Give back an exact copy of the lines in the records below, from the line that has "ansible.cfg文件中" through the line that has "- **Genkit Go", and nothing besides.

[Dataset records Boundary: Start]

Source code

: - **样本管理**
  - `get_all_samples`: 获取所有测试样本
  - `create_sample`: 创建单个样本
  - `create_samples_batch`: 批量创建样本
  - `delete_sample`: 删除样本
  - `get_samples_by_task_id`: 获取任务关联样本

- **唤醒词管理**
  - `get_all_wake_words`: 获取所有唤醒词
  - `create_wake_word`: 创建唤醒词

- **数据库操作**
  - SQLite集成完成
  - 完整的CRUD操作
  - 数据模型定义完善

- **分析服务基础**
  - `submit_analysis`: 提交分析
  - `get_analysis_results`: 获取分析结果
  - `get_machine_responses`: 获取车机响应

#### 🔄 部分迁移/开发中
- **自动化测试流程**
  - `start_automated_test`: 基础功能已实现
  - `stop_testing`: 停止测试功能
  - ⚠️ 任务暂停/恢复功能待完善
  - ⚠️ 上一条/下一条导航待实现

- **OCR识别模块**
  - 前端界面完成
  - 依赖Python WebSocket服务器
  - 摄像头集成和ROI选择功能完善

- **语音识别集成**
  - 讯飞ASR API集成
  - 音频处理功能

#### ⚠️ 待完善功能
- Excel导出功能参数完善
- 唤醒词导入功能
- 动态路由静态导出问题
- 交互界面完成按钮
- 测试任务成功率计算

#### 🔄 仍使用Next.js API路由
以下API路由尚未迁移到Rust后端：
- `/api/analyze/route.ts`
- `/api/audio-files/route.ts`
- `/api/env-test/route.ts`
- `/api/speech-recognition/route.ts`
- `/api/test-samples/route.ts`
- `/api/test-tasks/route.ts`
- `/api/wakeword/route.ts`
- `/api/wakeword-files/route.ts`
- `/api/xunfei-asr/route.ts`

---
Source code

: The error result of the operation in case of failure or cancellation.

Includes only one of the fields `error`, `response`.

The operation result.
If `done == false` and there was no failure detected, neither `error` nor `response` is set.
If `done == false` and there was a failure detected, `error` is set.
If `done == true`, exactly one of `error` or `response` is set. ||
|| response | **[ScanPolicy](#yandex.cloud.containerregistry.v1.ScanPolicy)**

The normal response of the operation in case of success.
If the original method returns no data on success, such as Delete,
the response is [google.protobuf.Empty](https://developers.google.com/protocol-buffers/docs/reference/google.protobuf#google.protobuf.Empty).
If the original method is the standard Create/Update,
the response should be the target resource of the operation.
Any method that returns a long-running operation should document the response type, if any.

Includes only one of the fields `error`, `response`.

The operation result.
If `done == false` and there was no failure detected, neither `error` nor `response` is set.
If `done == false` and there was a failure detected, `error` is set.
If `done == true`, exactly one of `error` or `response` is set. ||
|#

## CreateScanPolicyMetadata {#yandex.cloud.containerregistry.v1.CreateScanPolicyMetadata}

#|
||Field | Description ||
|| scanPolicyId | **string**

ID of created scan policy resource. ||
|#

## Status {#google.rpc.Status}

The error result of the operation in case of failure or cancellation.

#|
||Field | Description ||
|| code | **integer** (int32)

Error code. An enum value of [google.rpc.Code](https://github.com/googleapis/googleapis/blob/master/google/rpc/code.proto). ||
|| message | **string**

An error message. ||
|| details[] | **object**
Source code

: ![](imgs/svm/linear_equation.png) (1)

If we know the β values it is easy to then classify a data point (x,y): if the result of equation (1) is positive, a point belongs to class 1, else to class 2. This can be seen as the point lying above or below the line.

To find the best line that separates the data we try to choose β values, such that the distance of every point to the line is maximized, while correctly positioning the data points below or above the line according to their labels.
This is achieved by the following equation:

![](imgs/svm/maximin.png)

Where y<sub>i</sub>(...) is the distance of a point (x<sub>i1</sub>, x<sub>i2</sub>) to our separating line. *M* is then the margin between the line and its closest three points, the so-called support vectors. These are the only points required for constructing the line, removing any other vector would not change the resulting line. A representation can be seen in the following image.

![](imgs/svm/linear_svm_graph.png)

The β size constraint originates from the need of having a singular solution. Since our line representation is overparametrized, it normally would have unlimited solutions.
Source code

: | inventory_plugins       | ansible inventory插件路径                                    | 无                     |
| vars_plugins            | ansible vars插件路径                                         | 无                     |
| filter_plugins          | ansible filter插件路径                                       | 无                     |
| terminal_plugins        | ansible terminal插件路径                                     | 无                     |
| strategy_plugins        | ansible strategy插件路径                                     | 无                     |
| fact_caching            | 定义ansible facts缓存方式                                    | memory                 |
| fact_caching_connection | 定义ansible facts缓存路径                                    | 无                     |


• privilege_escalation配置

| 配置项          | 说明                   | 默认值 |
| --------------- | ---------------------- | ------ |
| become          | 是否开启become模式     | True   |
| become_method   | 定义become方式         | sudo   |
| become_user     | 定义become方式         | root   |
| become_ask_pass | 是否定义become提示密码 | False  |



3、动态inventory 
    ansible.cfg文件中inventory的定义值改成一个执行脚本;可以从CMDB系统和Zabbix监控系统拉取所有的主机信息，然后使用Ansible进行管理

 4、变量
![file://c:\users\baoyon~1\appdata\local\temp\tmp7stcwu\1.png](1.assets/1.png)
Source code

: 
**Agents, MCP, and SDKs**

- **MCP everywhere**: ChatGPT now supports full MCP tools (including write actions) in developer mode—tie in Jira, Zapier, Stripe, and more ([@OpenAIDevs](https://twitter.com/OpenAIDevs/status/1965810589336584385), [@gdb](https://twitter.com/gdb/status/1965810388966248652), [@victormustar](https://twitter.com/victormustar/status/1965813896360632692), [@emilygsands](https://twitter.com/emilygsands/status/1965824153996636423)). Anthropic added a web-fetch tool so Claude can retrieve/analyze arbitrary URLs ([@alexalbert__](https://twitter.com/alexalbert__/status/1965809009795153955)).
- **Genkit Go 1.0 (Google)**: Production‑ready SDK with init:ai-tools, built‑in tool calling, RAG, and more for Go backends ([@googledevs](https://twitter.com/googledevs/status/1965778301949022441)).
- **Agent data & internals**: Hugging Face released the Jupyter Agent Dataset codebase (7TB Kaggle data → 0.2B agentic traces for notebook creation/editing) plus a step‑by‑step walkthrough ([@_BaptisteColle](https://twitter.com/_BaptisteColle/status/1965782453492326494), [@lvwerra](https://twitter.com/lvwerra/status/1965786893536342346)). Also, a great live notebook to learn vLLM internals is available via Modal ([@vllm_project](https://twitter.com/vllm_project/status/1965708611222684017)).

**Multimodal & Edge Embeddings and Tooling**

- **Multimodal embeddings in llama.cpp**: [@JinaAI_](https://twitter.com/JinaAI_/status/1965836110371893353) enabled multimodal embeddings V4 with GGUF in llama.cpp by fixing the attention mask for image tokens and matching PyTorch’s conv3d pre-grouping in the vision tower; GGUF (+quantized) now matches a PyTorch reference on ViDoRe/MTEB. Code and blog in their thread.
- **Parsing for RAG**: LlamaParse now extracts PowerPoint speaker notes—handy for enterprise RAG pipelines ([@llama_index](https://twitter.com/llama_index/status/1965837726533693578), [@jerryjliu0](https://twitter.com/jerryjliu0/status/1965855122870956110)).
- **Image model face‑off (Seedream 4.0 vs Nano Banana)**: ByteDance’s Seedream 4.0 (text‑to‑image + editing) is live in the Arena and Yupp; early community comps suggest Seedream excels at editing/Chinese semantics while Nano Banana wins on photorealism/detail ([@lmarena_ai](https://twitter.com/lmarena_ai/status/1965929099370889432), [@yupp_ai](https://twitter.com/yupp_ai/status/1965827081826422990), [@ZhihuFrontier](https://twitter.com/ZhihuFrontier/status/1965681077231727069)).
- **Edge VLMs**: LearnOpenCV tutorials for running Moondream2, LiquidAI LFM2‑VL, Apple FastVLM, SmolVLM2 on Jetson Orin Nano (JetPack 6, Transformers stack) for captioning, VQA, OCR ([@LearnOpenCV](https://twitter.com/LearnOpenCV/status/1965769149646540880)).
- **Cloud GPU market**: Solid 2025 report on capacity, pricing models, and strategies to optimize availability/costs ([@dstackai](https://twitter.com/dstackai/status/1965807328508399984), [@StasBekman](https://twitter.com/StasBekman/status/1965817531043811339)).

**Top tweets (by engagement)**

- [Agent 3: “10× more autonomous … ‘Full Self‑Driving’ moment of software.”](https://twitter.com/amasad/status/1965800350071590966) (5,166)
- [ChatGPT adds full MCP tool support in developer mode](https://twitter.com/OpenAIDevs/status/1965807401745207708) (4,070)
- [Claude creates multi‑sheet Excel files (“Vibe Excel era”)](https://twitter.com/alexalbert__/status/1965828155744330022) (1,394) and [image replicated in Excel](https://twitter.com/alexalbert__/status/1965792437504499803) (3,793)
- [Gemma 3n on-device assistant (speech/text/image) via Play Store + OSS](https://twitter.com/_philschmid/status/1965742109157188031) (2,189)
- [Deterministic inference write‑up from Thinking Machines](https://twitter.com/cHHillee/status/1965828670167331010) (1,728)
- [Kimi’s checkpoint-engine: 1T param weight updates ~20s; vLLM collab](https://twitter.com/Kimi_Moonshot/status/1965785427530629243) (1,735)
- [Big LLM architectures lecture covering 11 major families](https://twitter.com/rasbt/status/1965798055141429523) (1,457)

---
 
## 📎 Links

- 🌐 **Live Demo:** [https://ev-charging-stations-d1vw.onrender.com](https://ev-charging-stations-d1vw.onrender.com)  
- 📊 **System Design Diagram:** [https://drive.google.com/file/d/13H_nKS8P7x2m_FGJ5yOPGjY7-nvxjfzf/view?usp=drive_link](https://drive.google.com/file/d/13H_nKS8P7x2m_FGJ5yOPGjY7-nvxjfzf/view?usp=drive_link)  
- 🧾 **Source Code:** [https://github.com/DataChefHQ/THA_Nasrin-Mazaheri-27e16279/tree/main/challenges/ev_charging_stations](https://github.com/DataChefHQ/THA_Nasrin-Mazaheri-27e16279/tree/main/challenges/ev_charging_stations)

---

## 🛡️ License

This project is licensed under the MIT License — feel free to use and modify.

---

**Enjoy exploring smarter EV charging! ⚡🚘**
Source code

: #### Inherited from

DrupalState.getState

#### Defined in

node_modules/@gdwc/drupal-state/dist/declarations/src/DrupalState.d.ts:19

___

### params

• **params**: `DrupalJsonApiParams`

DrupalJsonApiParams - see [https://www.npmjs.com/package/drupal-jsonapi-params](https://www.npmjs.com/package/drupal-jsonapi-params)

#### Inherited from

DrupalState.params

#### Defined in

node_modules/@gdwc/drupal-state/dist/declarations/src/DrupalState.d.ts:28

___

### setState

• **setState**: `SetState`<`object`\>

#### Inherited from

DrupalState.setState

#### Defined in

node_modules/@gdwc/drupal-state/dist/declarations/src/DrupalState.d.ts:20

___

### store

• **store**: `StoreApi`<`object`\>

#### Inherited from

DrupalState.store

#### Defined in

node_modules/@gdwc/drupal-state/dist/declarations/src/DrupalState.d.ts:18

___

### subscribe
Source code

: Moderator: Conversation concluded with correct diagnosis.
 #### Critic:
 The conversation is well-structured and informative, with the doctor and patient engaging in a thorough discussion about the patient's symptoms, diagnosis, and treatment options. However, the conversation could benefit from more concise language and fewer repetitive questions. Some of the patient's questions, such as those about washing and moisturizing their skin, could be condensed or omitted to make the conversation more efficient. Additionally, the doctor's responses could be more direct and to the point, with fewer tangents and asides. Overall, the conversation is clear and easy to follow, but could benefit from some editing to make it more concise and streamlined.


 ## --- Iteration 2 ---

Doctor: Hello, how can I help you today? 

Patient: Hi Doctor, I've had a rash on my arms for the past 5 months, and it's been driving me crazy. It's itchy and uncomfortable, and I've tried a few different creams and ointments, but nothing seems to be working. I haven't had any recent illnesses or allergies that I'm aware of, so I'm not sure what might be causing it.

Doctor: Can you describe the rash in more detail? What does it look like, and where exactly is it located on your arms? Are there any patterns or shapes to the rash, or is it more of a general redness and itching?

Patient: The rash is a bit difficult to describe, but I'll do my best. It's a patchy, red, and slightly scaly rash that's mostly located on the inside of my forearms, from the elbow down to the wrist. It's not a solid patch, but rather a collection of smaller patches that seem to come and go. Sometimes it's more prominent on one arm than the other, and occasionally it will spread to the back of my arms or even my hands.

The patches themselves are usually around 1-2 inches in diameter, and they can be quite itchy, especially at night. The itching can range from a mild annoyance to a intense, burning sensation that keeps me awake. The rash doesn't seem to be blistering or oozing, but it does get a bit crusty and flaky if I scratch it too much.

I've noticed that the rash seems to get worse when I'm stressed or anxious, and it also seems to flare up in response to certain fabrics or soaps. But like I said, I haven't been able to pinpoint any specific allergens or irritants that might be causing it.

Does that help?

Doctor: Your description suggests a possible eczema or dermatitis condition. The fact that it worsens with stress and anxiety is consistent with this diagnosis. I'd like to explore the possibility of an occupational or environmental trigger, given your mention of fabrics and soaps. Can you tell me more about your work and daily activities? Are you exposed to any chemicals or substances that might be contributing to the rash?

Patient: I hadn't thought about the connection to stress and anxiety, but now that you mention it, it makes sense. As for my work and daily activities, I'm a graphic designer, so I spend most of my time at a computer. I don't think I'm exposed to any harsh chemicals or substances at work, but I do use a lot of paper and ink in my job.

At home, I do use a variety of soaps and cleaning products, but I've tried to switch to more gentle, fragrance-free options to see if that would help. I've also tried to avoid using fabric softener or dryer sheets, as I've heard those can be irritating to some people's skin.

[Dataset records Boundary: End]

_Completed task_.
    ansible.cfg文件中inventory的定义值改成一个执行脚本;可以从CMDB系统和Zabbix监控系统拉取所有的主机信息，然后使用Ansible进行管理

 4、变量
![file://c:\users\baoyon~1\appdata\local\temp\tmp7stcwu\1.png](1.assets/1.png)
Source code

: 
**Agents, MCP, and SDKs**

- **MCP everywhere**: ChatGPT now supports full MCP tools (including write actions) in developer mode—tie in Jira, Zapier, Stripe, and more ([@OpenAIDevs](https://twitter.com/OpenAIDevs/status/1965810589336584385), [@gdb](https://twitter.com/gdb/status/1965810388966248652), [@victormustar](https://twitter.com/victormustar/status/1965813896360632692), [@emilygsands](https://twitter.com/emilygsands/status/1965824153996636423)). Anthropic added a web-fetch tool so Claude can retrieve/analyze arbitrary URLs ([@alexalbert__](https://twitter.com/alexalbert__/status/1965809009795153955)).
- **Genkit Go 1.0 (Google)**: Production‑ready SDK with init:ai-tools, built‑in tool calling, RAG, and more for Go backends ([@googledevs](https://twitter.com/googledevs/status/1965778301949022441)).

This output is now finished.